下の本文によると、明神洋次さんの祖父・亀次さんが明神丸として初めてカツオ一本釣り漁に出たのは何年か。

* [本文]

+ + + + +

うみべのあそび

勘と覚悟と(前編)

「今回は特別編でやってもらわないかんね。
“海上のくらし”言うて。

僕、海辺やなしに海上で暮しようき、
海辺のほうはあんまり専門やない。
海上のことやったらなんぼでも言えるけど。
ははは」

第23佐賀明神丸の漁労長を務める
明神洋次さん(40)。

「ははは」と大きな声で笑いながら冗談を言う
陽気なキャラクターの漁労長。

佐賀港の前で笑顔を見せてくれる
第23佐賀明神丸漁労長・明神洋次さん

洋次さんの祖父・亀次さんは1955年、
明神丸として初めてカツオ一本釣り漁に出た
明神水産の創業者。

また、父・正一さんは
現役時代、水揚げ高の日本一に10回以上輝き
「伝説の漁師」と言われた船頭。

洋次さんの母方も漁師の家族で、
小さい頃から
”生粋の漁師の家・漁師町”で育ってきた。

カツオ漁は1年の大半を海の上で過ごす。
子どもの頃、父親はほとんど家にいない。

毎年2月、
佐賀の港を離れていくカツオ船を
見送る家族の姿を見て、
「寂しくないのかなぁ。寂しいよなぁ」なんて
勝手に思ったりする。

でも、
「家族は多いし、友だちが来たり、
人が集まる家なんですよ。

+ + + + +

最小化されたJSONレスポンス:

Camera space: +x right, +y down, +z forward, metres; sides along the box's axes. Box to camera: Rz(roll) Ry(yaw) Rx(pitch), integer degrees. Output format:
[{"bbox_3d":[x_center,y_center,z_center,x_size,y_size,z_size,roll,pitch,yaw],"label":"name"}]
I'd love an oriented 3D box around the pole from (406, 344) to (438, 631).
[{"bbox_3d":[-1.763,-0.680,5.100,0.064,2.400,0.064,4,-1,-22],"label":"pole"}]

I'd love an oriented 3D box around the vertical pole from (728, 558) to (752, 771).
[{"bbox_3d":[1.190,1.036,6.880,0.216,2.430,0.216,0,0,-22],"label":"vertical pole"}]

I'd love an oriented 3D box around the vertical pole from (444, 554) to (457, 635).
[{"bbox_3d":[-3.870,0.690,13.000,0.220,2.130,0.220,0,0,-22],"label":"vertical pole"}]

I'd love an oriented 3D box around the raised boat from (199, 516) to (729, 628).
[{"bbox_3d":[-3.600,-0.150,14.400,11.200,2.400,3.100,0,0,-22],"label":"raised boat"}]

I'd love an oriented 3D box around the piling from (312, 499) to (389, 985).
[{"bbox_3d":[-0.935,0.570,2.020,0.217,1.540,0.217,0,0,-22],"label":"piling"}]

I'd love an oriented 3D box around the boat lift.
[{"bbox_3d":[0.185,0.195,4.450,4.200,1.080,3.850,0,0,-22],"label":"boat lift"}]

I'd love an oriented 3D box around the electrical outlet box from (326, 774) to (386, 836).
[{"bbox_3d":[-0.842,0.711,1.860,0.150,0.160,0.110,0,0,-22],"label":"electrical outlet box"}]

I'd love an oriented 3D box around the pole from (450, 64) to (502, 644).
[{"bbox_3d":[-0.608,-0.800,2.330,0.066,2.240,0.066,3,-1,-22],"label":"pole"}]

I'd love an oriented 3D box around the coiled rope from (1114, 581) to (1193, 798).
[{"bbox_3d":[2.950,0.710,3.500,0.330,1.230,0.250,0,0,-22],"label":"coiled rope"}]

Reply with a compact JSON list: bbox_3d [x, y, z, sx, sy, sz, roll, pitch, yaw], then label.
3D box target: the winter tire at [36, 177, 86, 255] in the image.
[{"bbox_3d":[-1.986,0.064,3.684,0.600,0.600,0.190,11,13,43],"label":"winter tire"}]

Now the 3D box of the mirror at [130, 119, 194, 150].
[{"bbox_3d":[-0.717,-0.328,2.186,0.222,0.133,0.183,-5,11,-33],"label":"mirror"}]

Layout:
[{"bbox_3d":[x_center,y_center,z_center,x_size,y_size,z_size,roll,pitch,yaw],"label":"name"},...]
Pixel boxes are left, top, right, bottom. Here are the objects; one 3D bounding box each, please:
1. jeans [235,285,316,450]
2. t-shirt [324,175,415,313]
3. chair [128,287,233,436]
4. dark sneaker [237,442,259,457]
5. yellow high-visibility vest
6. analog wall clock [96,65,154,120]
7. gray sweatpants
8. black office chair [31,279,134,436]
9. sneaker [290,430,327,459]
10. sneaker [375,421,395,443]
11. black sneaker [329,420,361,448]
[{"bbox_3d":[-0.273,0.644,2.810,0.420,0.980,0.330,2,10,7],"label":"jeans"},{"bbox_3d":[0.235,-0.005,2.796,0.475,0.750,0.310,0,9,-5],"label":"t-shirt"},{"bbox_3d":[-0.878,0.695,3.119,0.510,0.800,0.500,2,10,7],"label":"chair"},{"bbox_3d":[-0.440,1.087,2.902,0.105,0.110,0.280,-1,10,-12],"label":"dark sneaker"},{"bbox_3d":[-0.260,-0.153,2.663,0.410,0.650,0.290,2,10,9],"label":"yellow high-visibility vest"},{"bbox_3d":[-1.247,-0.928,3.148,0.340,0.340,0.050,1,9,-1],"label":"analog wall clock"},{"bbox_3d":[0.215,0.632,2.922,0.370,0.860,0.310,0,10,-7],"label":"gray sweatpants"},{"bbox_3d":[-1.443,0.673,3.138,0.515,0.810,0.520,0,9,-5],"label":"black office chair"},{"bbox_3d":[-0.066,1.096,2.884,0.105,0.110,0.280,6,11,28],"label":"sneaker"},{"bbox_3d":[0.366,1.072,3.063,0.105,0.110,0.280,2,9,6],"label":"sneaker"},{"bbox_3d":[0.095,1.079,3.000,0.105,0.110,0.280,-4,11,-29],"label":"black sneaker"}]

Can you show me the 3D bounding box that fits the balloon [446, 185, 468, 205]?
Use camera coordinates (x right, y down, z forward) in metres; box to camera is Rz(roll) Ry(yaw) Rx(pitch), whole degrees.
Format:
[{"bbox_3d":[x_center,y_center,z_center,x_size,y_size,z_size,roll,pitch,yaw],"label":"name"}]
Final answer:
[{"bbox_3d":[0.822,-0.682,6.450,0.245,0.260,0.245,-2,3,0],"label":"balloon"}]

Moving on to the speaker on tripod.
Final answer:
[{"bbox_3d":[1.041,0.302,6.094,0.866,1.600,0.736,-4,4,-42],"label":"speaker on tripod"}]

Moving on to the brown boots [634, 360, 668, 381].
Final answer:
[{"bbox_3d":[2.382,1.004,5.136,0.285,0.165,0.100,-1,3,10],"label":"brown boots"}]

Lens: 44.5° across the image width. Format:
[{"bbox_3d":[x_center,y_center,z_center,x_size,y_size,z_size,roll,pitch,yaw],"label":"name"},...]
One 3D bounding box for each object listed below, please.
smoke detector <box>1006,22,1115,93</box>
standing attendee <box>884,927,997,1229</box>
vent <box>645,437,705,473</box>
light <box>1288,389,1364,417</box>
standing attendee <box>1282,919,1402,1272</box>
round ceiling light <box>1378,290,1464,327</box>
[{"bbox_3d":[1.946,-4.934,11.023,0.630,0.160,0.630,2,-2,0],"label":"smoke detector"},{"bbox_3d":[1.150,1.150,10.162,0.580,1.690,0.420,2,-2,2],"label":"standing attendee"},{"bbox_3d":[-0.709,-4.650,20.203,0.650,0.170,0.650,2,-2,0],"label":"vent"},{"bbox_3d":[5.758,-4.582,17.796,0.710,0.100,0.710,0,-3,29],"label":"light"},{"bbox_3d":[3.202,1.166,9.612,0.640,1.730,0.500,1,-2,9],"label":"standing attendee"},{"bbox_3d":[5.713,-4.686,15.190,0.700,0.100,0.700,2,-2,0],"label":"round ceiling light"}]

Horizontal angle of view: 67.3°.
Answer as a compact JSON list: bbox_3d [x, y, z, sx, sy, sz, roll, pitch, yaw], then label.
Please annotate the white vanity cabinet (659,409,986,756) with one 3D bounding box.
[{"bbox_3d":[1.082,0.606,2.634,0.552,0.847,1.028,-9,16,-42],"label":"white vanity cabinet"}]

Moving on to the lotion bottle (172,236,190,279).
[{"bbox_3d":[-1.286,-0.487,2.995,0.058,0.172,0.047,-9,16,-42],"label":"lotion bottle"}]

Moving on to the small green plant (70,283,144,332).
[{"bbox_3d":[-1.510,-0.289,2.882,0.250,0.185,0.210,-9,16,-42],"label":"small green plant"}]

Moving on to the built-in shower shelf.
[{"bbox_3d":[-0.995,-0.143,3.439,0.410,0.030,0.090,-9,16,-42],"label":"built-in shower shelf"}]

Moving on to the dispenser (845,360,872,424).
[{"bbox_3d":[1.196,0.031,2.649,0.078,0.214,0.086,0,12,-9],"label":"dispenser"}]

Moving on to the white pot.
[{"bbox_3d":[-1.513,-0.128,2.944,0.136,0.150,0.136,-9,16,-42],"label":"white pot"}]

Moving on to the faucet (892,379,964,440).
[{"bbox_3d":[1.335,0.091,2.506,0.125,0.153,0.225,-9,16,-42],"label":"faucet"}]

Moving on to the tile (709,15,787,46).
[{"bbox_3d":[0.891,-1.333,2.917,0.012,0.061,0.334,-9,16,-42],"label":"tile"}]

+ + + + +

* [解答]
1955年。